Don't you love little puppies you follow you everywhere and come at the slightest request?







Then they get that age where so many other things are more interesting. 

Things to focus on for recall are, do not call your dog if you know he's not going to come. Spend time with your dog on a long line 15 to 20 feet is good and practice recall with that so you can reel in your dog if he's ignoring you. Make sure there's a reward for coming, that could be tons of praise or a special treat, whatever motivates your dog. 

My dogs zoom into the house when I call them because I usually give them a treat for such a good performance. If they just come in on their own, the treats are hit and miss to keep them guessing. My dogs aren't 100%, though. Once Balto slipped his collar to chase a squirrel up a tree. I had to call him 3 times before he came. After he came to me, then I walked over to the tree with him so he could finish watching the squirrel. For him that was a great reward.


----------



## BlackPuppy (Mar 29, 2007)

As for walking nicely, or heeling, there are many ways to accomplish this, but I think it depends a lot on your dog.
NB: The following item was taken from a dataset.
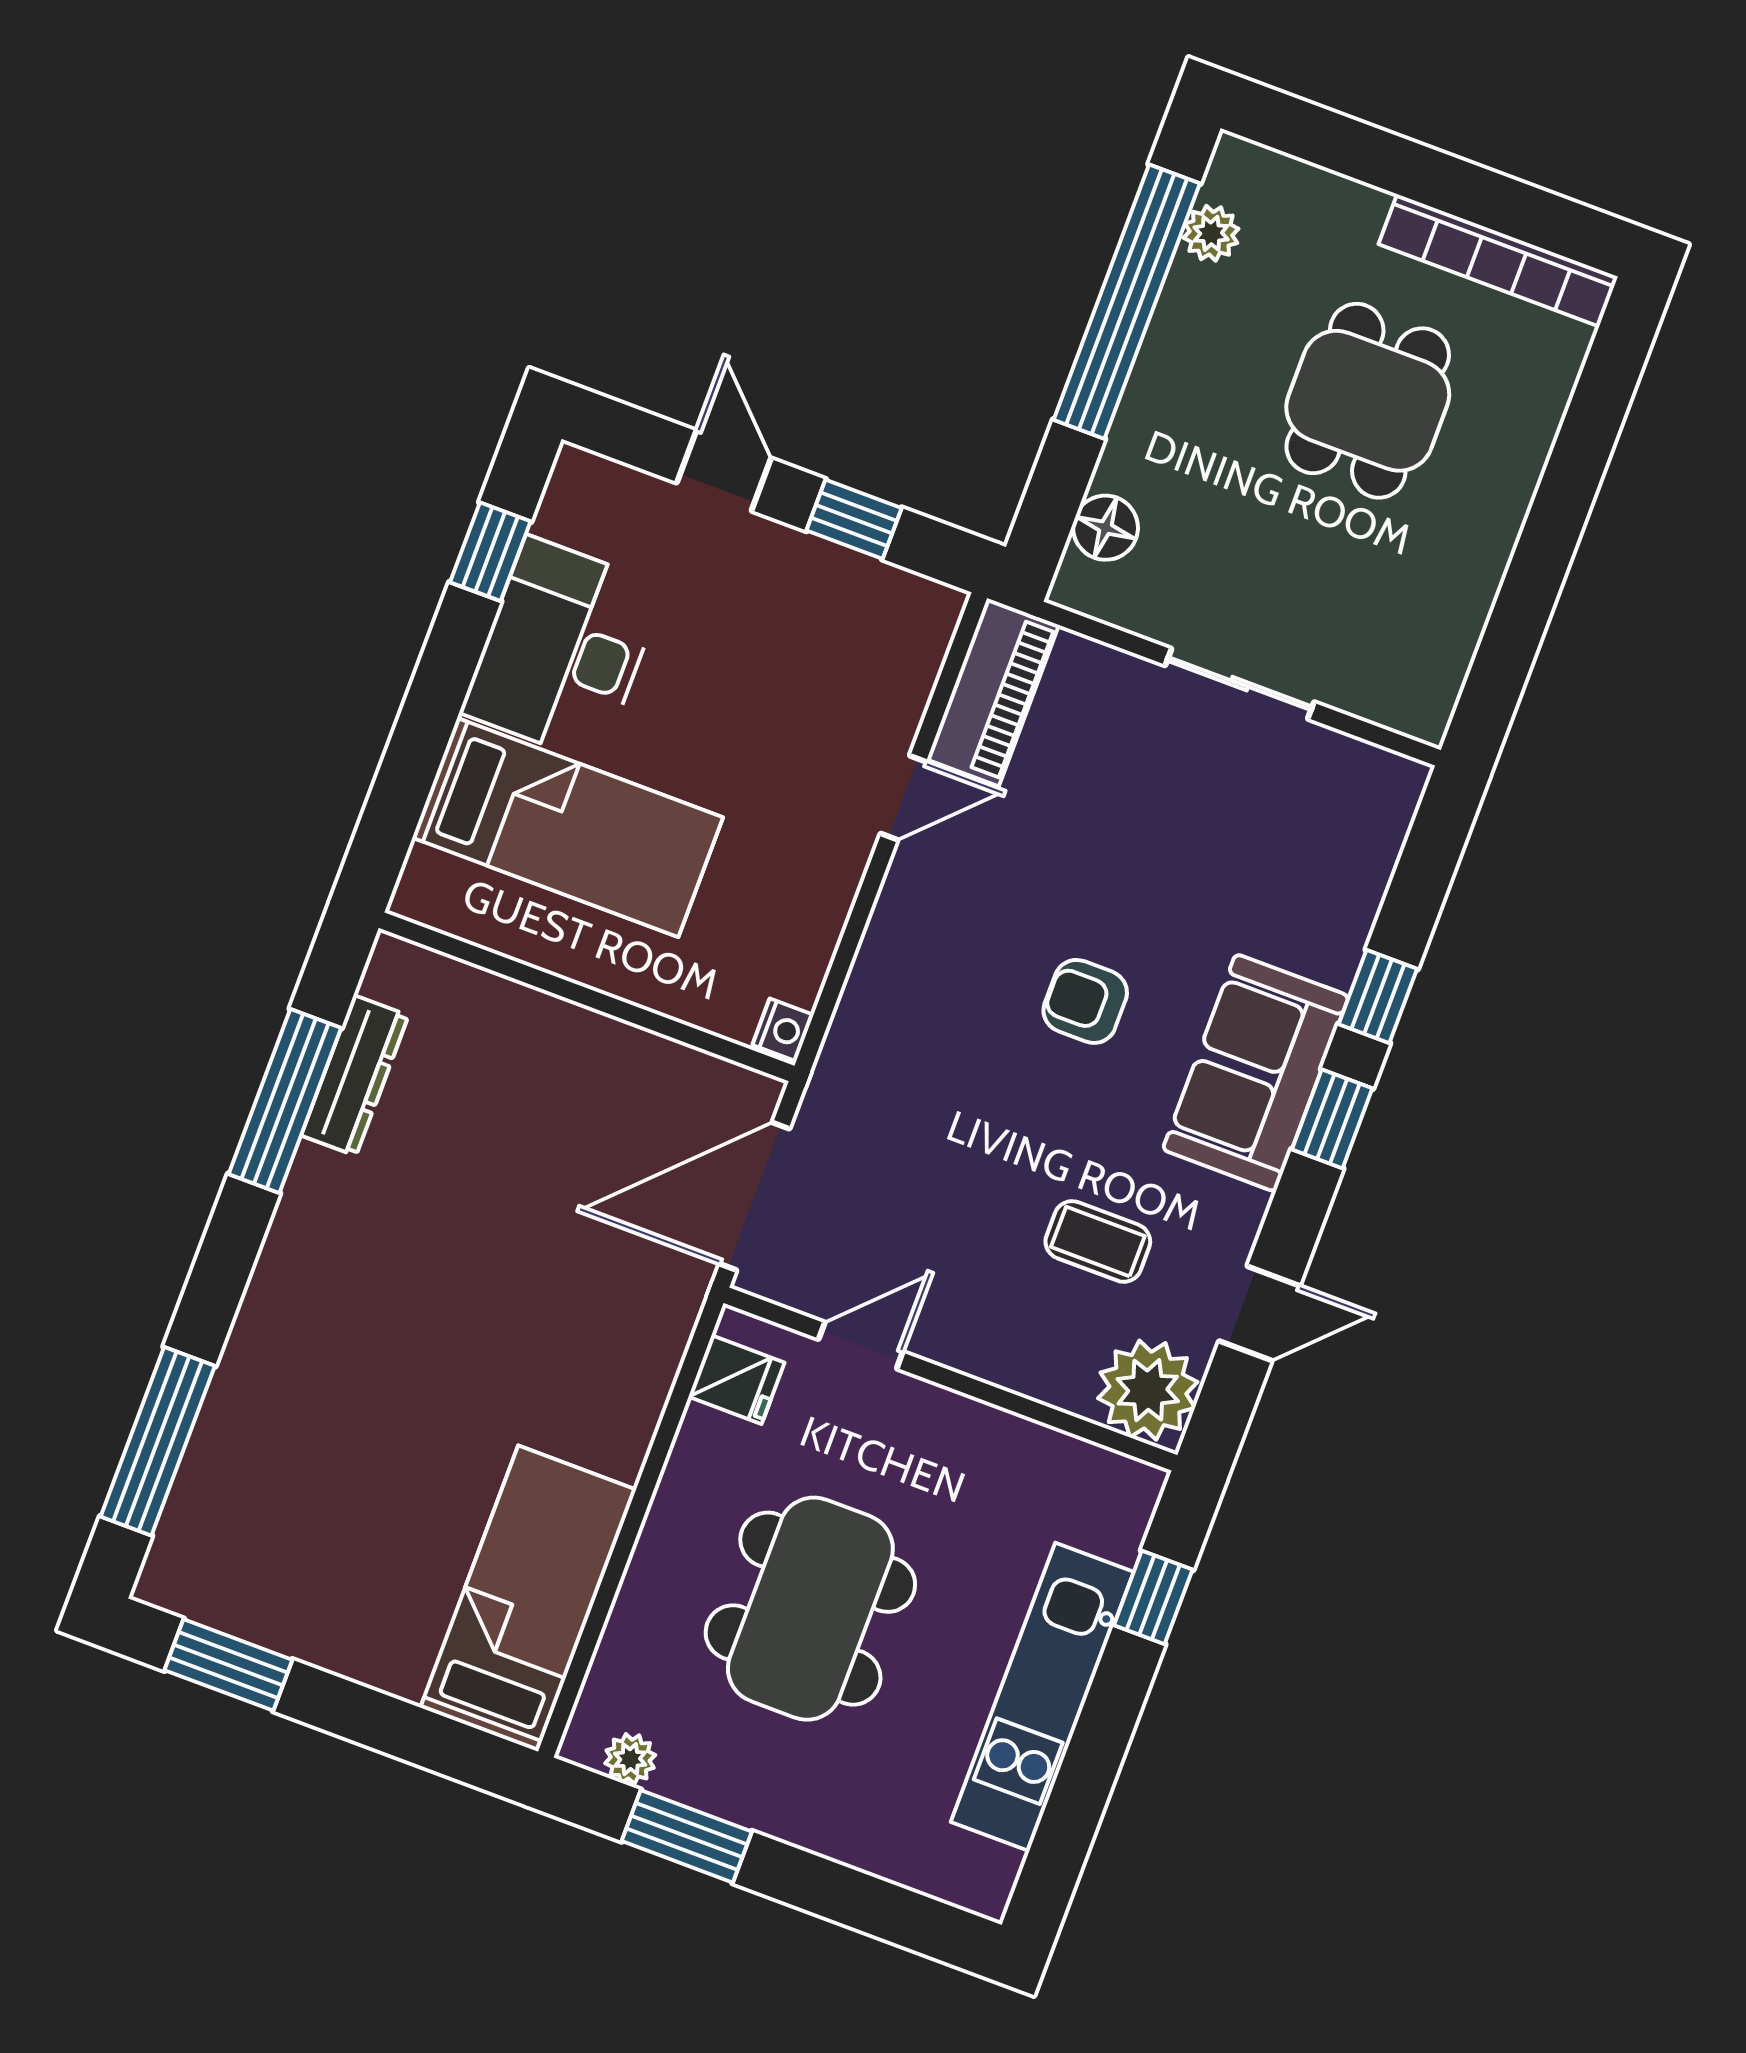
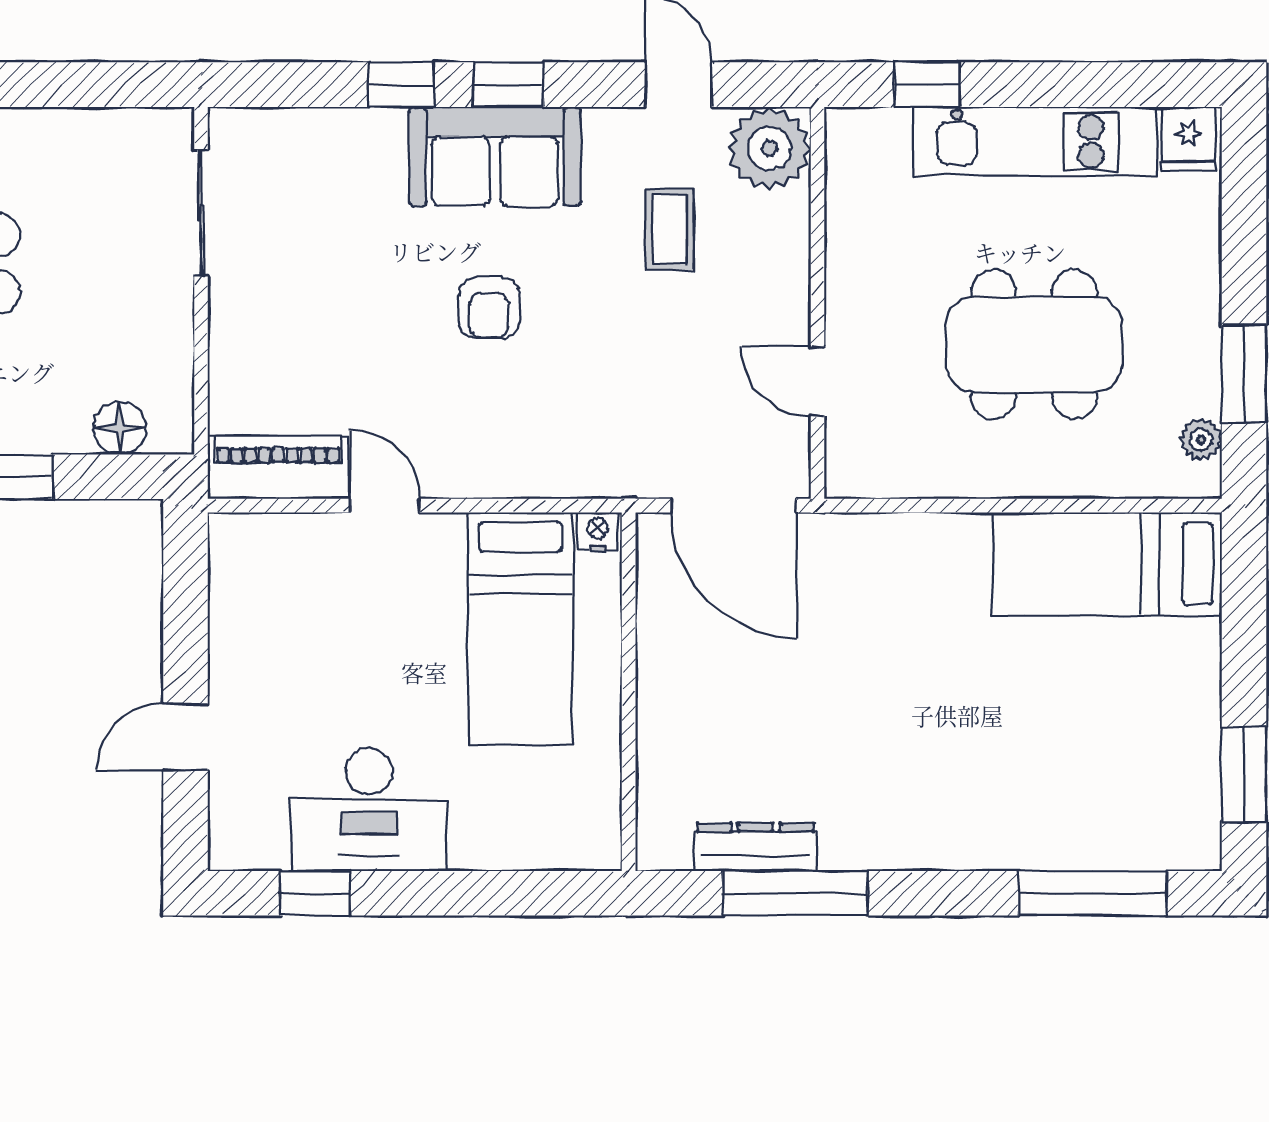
window: (854, 519) -> (185, 624), removed
sliding door: (1240, 684) -> (201, 213), moved
bed: (568, 828) -> (520, 629), moved, turned 180
fridge: (736, 1380) -> (1188, 139), moved, turned 180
The sad thing is, many trainers focus on one way to do things. 

My suggestion is to find an AKC dog training club to start on the basics. There are many things that a novice can do incorrectly and not even know it. Dogs are very literal and consistency is key. One on one training is good occassionally, but group training is good to get the dog used to being around people and dogs who might be unpredictable.

After you get you CGC, I'll be you'll want to move up to Companion Dog and who knows what else. Training can be addicting.









There's a link for a club search. 
http://www.akc.org/clubs/search/index.cfm

ETA: I'm a huge fan of clicker training now. Didn't used to be, and I've used many training methods in the past. But I really love the clicker. Check out clickertraining.com.


----------



## thelaw (Jan 22, 2010)

Blackpuppy - Thank you for the information. I have contacted the AKC group you linked to for training schedules and look forward to being trained so I can do these things properly.


----------



## bigskyfarm (Mar 1, 2009)

There is a great GSD trainer- Ashley Barrientos- in Monroe. http://www.ashleyhillspetcenter.net . Our Schutzhund club meets at his facility on Saturdays also. Ashley gives private and group lessons and does a great job.


----------